- Genre: Action/Adventure; Supernatural; Fantasy;
- Inspired by: The Beast Master by Andre Norton (1959)
- Developed by: Sylvio Tabet
- Starring: Daniel Goddard; Jackson Raine; Marjean Holden; Monika Schnarre; Dylan Bierk; Grahame Bond; Steven Grives;
- Theme music composer: Graeme Coleman
- Countries of origin: Australia; Canada; United States;
- No. of seasons: 3
- No. of episodes: 66 (list of episodes)

Production
- Executive producers: Sylvio Tabet; Greg Coote; Allan Eastman; Steve Feke; Jeffrey M. Hayes;
- Running time: 45 mins
- Production companies: Coote/Hayes Productions; Alliance Atlantis Communications; Tribune Entertainment;

Original release
- Network: Syndicated; CTV;
- Release: 9 October 1999 – 13 May 2002

Related
- The Beastmaster Beastmaster 2: Through the Portal of Time; Beastmaster III: The Eye of Braxus;

= Beastmaster (TV series) =

Television series, 1999–2002

Beastmaster is an Australian-Canadian-American sword and sorcery television series inspired by the 1959 science fiction novel The Beast Master by American author Alice "Andre" Norton. The series re-imagines the adventures of the Beastmaster based upon the main protagonist character Dar from the 1982 MGM theatrical film, The Beastmaster, albeit with alternate allies and villains. The series aired 66 episodes over three complete seasons from 1999 to 2002. It was produced by Coote/Hayes Productions.

The series was nominated an Open Craft Television Award in the category of cinematography by the Australian Film Institute in 2000, and for a Saturn Award for Best Syndicated/Cable Television Series by the Academy of Science Fiction, Fantasy, and Horror Films in 2001.

==Premise==

"In an age when nature and magic rule the world, there is an extraordinary legend: the story of a warrior who communicates with animals, who fights sorcery and the unnatural. His name is Dar, last of his tribe. He's also called... Beastmaster!"

List of tasks>
a) Reproduce the part of the Beastmaster article that begins at the words "- Developed by: Sylvio" and stops after "(list of episodes)", renaming "Starring" as "Cast".
b) Answer these questions from the Beastmaster article:
(i) Who composed the theme music?
(ii) How many episodes did the series air?
(iii) In what year was the series nominated for a Saturn Award?

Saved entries
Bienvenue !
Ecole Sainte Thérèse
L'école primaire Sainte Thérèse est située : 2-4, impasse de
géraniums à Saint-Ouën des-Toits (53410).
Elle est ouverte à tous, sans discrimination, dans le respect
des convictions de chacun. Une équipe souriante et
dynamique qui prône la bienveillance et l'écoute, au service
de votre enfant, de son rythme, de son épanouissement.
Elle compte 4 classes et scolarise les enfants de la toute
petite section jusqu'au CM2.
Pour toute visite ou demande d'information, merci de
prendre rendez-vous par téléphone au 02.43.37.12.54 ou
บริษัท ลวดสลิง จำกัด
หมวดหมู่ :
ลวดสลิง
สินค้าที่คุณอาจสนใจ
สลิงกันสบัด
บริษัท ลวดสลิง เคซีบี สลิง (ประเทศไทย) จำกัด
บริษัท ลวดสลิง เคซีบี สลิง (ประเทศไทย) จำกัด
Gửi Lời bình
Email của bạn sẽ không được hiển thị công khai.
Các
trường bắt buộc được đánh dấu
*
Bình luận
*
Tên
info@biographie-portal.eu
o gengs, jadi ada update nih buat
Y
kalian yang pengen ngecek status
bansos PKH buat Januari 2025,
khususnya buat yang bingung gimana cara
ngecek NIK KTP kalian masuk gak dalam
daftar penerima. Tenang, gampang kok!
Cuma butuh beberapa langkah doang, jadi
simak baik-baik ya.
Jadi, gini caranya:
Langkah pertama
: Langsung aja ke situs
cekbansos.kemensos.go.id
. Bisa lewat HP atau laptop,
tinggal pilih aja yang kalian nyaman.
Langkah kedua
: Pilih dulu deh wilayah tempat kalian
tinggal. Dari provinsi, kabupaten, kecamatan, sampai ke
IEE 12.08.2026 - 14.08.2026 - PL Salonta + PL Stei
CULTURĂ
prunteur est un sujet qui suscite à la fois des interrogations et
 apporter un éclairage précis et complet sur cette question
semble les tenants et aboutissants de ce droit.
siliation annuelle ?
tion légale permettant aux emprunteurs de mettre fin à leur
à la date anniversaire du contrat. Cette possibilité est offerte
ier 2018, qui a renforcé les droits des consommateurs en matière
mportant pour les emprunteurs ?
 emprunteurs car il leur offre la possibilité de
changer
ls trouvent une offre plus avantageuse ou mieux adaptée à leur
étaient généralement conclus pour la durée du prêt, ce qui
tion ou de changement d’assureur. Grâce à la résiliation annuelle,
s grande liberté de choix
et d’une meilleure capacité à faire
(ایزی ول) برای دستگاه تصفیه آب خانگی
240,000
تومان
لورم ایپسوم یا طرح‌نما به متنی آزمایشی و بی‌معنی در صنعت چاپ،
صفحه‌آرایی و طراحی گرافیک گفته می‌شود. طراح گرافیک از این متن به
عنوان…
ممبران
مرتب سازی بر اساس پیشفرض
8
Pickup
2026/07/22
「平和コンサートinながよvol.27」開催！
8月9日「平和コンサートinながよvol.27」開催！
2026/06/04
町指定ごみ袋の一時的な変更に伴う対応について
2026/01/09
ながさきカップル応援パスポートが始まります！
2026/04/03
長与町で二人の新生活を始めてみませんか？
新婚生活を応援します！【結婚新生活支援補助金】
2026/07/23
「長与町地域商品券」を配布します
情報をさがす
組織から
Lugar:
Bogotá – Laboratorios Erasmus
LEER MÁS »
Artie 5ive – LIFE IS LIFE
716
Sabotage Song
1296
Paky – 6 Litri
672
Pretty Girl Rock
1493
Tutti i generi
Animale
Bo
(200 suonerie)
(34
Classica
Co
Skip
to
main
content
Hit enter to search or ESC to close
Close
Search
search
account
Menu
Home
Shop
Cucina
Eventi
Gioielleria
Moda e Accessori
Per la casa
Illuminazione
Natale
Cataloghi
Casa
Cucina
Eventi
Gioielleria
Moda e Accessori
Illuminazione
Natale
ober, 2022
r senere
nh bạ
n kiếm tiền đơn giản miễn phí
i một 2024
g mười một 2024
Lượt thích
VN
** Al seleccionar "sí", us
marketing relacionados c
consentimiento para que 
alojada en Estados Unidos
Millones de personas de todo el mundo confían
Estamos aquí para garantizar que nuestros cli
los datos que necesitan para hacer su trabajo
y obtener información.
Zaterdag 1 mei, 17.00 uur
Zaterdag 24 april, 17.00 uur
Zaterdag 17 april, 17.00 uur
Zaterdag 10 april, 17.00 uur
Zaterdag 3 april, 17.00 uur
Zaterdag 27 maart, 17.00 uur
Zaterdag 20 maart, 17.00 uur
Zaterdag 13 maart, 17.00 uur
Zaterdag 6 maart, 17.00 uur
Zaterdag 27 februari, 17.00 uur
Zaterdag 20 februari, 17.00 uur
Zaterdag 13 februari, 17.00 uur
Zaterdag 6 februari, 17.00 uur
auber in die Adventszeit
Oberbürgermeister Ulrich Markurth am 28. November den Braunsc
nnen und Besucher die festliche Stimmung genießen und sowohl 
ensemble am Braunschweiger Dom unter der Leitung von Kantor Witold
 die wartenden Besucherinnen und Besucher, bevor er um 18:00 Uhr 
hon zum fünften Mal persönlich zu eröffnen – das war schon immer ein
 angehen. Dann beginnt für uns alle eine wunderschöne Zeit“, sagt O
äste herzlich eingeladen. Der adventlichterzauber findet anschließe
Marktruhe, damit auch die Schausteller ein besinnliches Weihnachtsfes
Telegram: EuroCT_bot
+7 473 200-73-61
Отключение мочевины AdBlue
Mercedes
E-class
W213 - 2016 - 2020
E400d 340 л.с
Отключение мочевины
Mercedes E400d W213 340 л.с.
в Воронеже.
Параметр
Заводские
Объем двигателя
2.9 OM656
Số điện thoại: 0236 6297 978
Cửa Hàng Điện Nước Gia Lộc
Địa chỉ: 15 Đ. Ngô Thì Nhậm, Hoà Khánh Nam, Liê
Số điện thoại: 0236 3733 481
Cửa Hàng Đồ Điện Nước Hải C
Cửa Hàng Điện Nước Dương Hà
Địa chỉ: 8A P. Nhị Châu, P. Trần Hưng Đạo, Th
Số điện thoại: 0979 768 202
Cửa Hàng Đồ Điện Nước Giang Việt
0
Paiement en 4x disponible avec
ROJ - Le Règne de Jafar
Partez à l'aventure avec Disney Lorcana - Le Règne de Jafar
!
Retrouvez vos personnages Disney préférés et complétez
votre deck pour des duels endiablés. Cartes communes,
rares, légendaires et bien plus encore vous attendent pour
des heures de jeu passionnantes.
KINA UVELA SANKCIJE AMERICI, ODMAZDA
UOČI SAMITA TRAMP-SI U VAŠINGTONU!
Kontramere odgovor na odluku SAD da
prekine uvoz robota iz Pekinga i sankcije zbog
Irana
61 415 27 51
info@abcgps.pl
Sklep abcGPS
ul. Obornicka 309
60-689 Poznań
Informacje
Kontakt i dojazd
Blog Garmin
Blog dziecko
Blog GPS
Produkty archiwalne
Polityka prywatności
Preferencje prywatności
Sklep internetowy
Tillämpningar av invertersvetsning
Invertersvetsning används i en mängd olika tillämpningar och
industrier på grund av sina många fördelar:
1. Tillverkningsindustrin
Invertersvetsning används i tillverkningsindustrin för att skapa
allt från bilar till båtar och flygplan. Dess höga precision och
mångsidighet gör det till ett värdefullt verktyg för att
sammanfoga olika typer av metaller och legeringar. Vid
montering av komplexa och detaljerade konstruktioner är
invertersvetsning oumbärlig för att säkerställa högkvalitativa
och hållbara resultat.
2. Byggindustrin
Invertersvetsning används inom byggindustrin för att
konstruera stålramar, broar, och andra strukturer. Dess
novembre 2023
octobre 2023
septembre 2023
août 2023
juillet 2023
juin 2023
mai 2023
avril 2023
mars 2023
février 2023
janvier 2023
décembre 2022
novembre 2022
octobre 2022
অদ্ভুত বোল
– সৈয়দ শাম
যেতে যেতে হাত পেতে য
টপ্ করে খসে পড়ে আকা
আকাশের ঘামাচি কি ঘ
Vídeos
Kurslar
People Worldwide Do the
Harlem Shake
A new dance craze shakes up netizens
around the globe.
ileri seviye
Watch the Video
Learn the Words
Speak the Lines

Answers for the exercise>
a)
- Developed by: Sylvio Tabet
- Cast: Daniel Goddard; Jackson Raine; Marjean Holden; Monika Schnarre; Dylan Bierk; Grahame Bond; Steven Grives;
- Theme music composer: Graeme Coleman
- Countries of origin: Australia; Canada; United States;
- No. of seasons: 3
- No. of episodes: 66 (list of episodes)

b)
(i) Graeme Coleman
(ii) 66
(iii) 2001